Revista ABCd (São Paulo). 17 Jun, 2022


Eduardo de Souza Martins FERNANDES
Jose Maria Assunção MORAES-JUNIOR
Rodrigo Rodrigues VASQUES
Orlando Jorge Martins TORRES
DOI: 10.1590/0102-672020210002e1643


Pancreatoduodenectomy after neoadjuvant chemotherapy is the current treatment in patients with borderline pancreatic ductal adenocarcinoma in the head of the pancreas1,2,3. The total mesopancreas excision concept includes the resection of the lymphatic structures on the right side of the SMA and along the neuronal plexus of the pancreatic head. Complete clearance of this retroperitoneal area may increase the R0 resection rate in patients with adenocarcinoma in the head of the pancreas. This area is an important location of perineural infiltration of tumor cells in patients with pancreatic ductal adenocarcinoma4.

Hackert et al5 described the term “triangle operation” as a new surgical technique for patients with locally advanced pancreatic ductal adenocarcinoma and stable disease following neoadjuvant therapy.
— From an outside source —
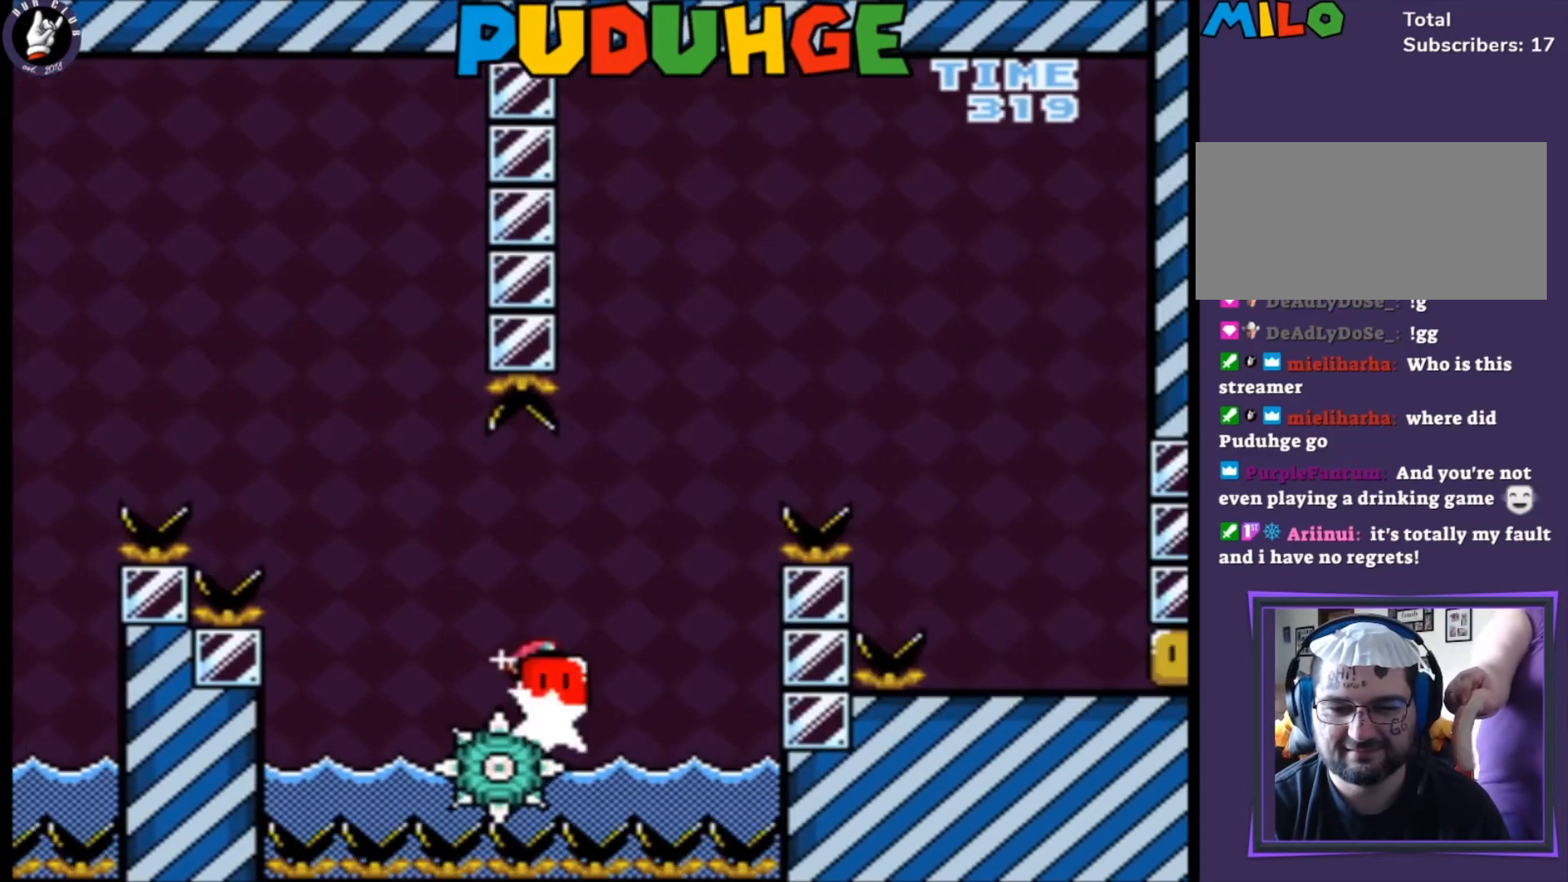
{"buttons": ["A", "X"], "events": []}
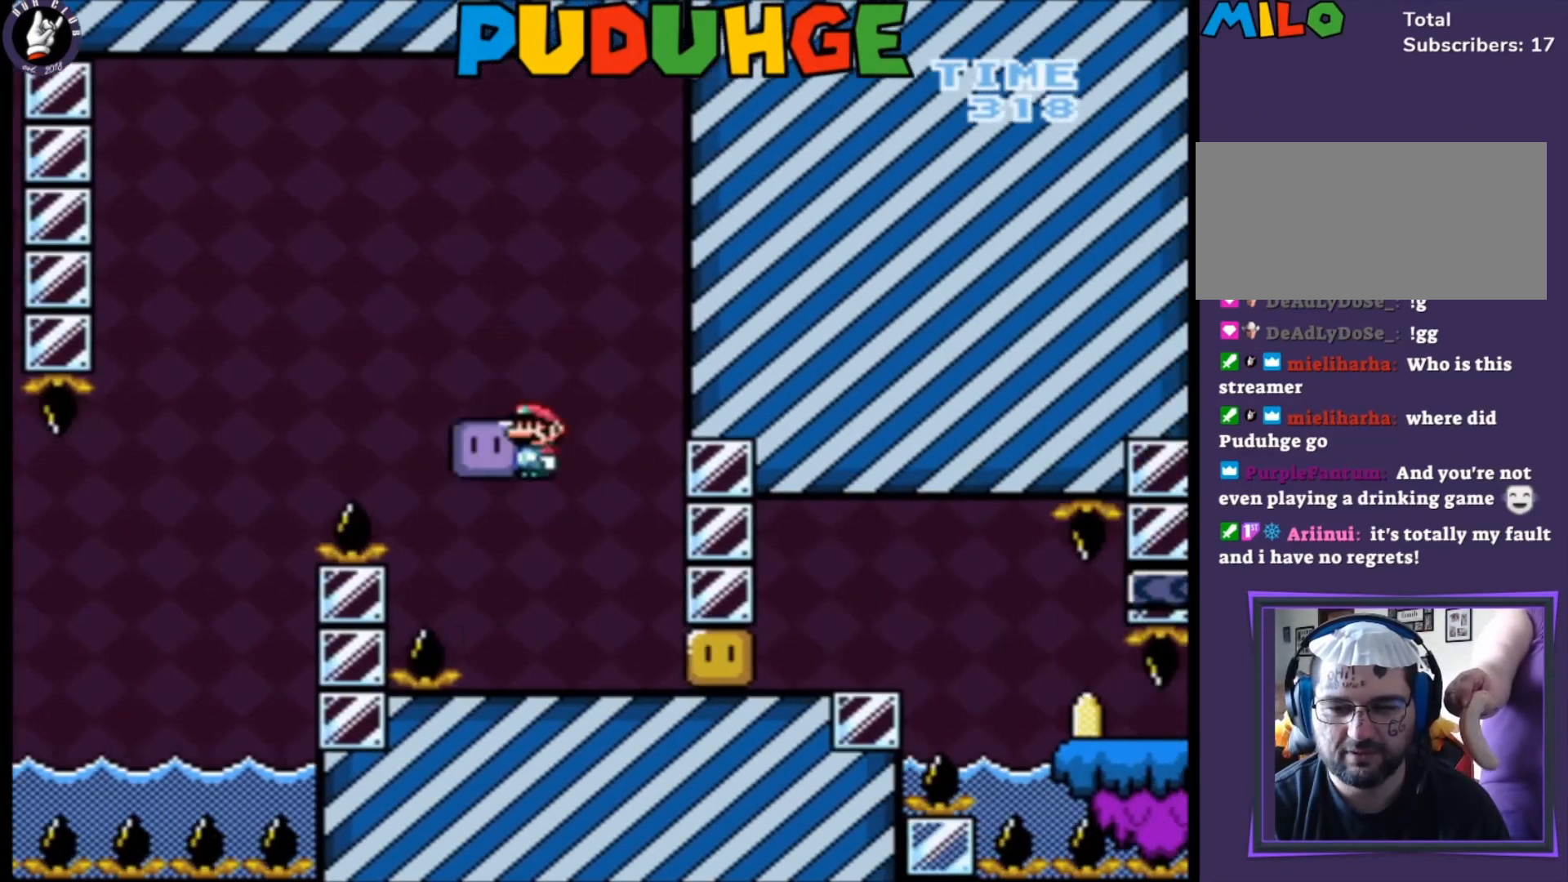
{"buttons": ["X"], "events": [[300, "A", "up"], [333, "X", "up"], [400, "X", "down"]]}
This area is defined by SMV/PV, celiac axis/common hepatic artery, and SMA, representing the typical view after completion of the resection. However, according to the definition of the authors, the procedure should be performed without arterial resection. Recently, Loss et al6 and Schneider et al7 observed that arterial resection is effective in patients with locally advanced pancreatic cancer after neoadjuvant chemotherapy, with better long-term survival than with palliative treatment. However, this procedure should be performed in experienced pancreatic centers. After neoadjuvant chemotherapy and centers with expertise in pancreatic resection, arterial resection is perfectly possible with acceptable morbidity and mortality.